Dive Brief:
- Five retail electricity companies are under investigation over their variable rate contracts this past winter by the Maryland Public Service Commission (PSC).
- Some customers were billed “five to six times higher than either the introductory rate offered by certain competitive suppliers or their Standard Offer Service rate,” according a PSC press release.
- The PSC is focusing their investigation on whether variable rate contracts were misrepresented to customers, and the charge that price hikes were “unexpected and drastic.”
- Under investigation are: American Power Partners, Blue Pilot Energy, XOOM Energy, U.S. Gas & Electric and Energy Services, and Major Energy Services.
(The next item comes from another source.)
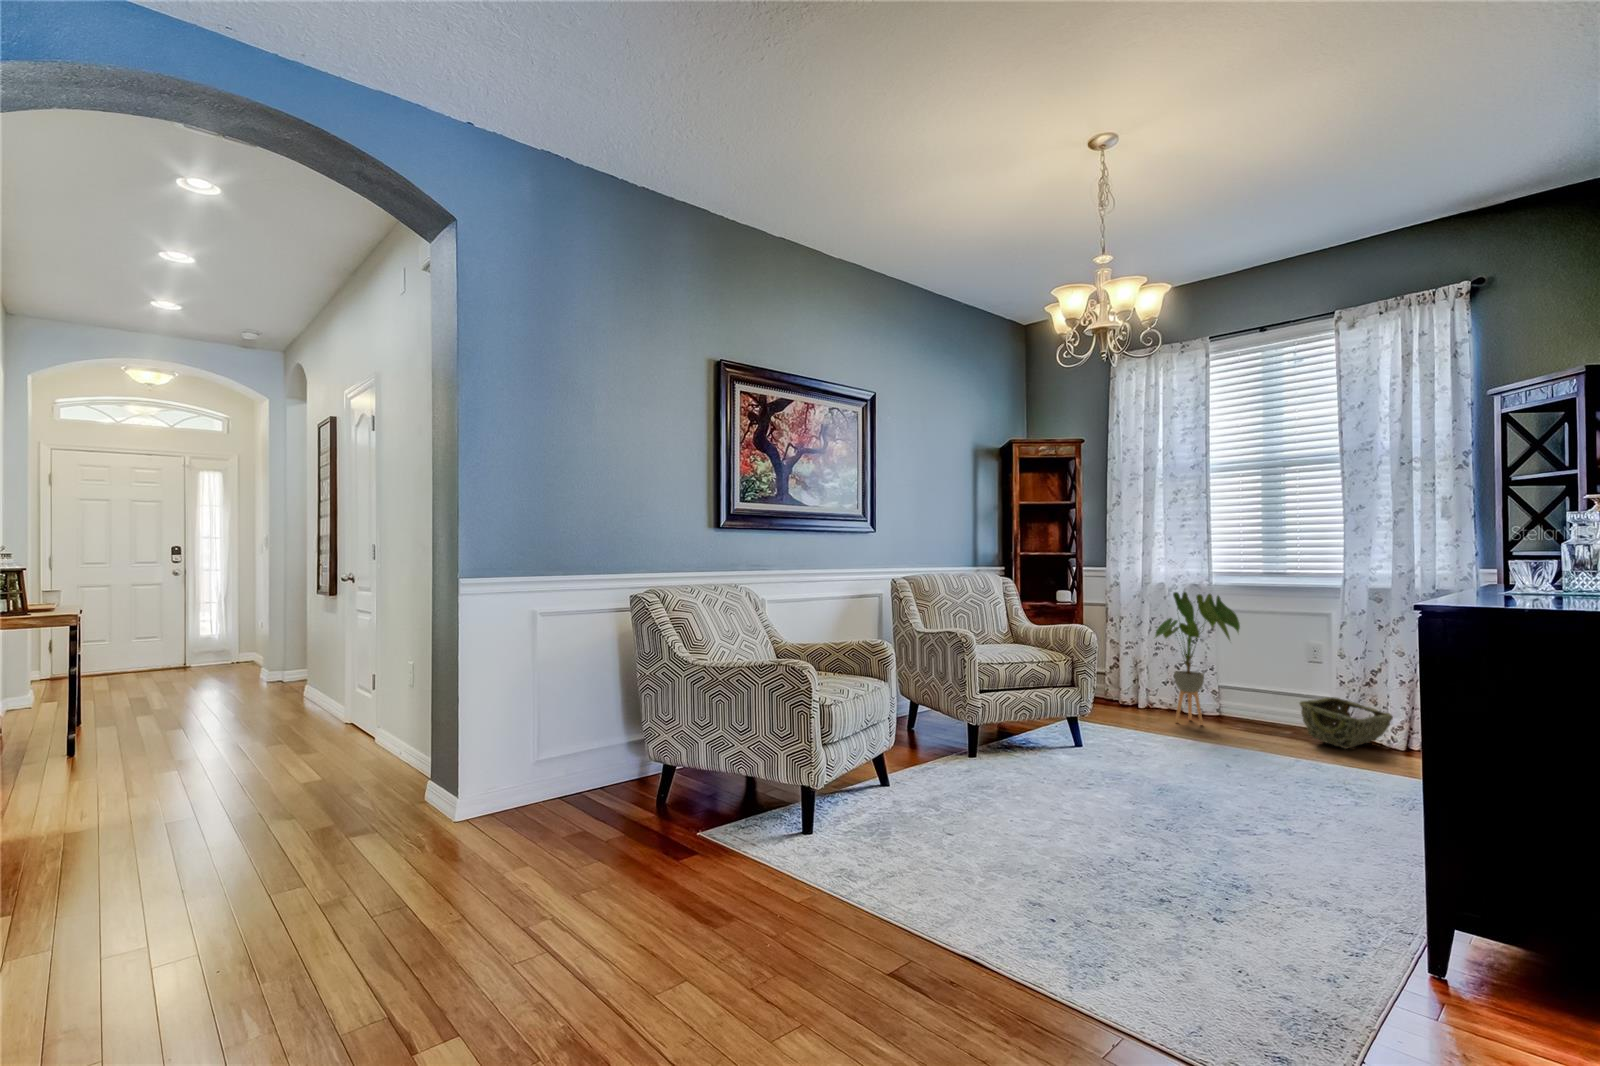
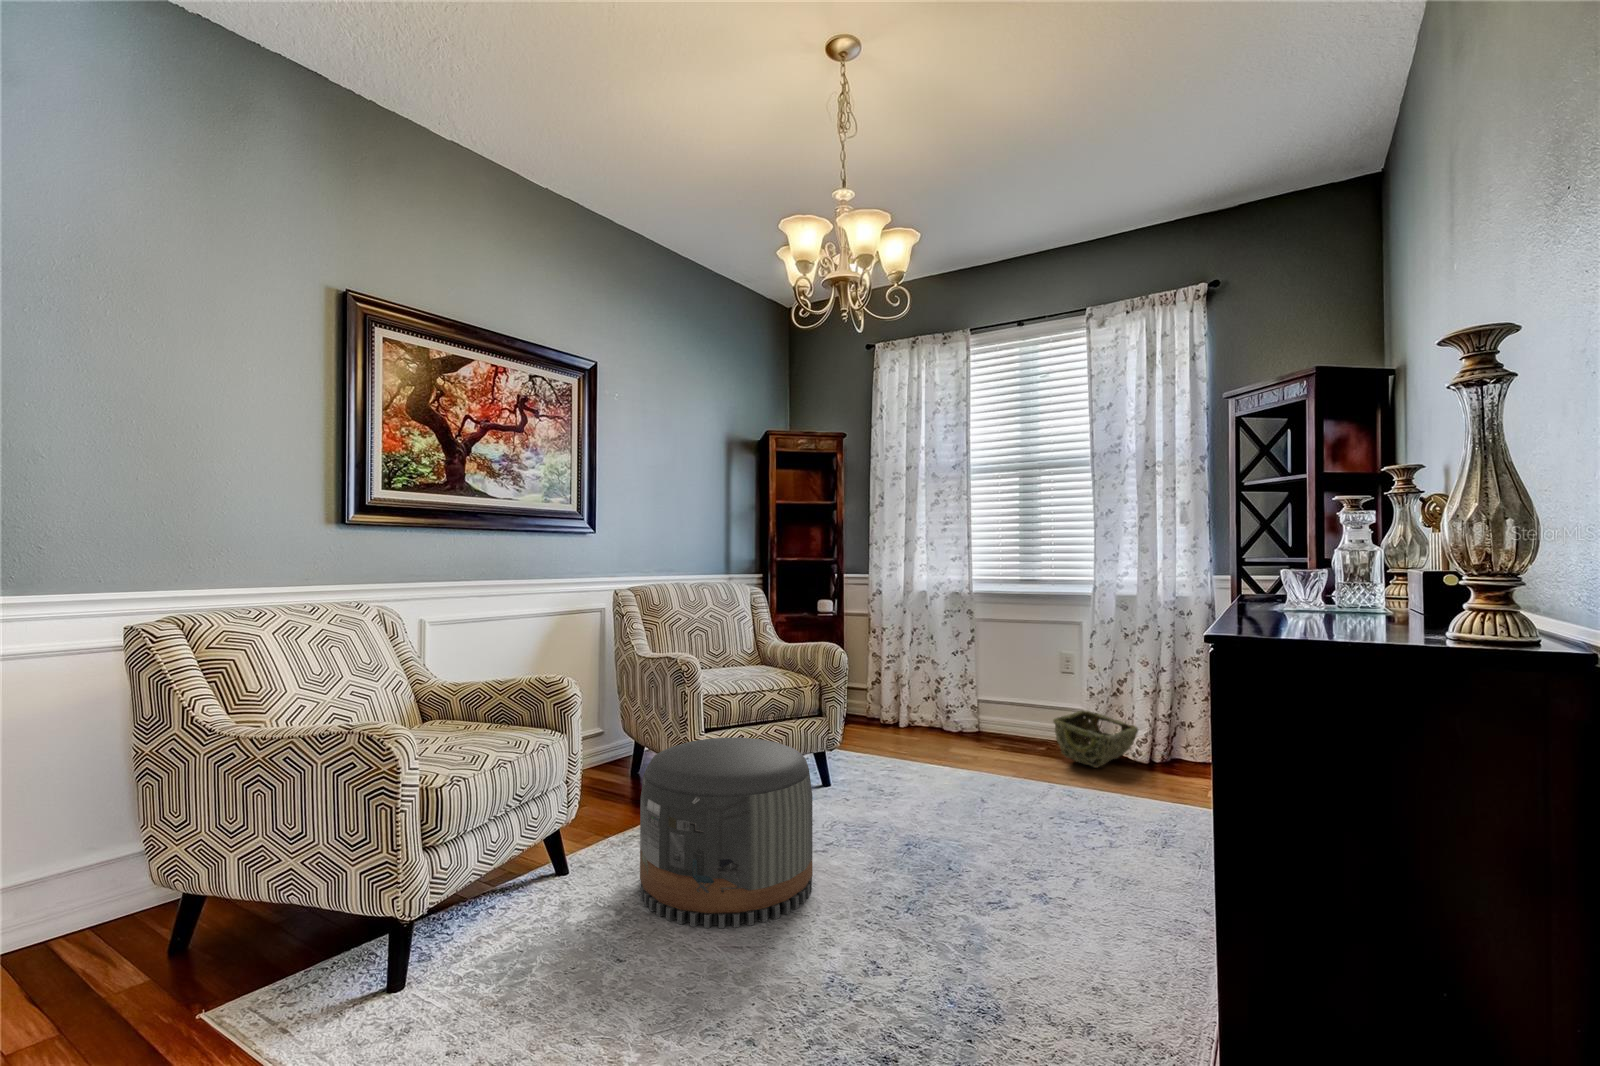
house plant: present [1155,592,1240,725] -> none [911,601,997,747]
pouf: none [949,692,1085,826] -> present [640,737,813,928]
Only Major Energy Services has publicly denied any wrong-doing.
Dive Insight:
Maryland is yet another state where this past winter's unusually high electricity demand, particularly on the East Coast, has become a source of rate-payers’ ire. Variable rate contracts often offer low introductory rates before switching to line up with market forces. This can save consumers money, but it means if demand is high, as it was last winter, rates can go up at short notice.
Potomac Edison, the default supplier, has to have its rates approved by the PSC, which could stop customers from having to bear the brunt of extra and unexpected costs. Potomac Edison spokesman Thomas Meyers said customers should study contracts carefully before signing up for variable rate supply, as any low introductory rate will only be in place for a limited time.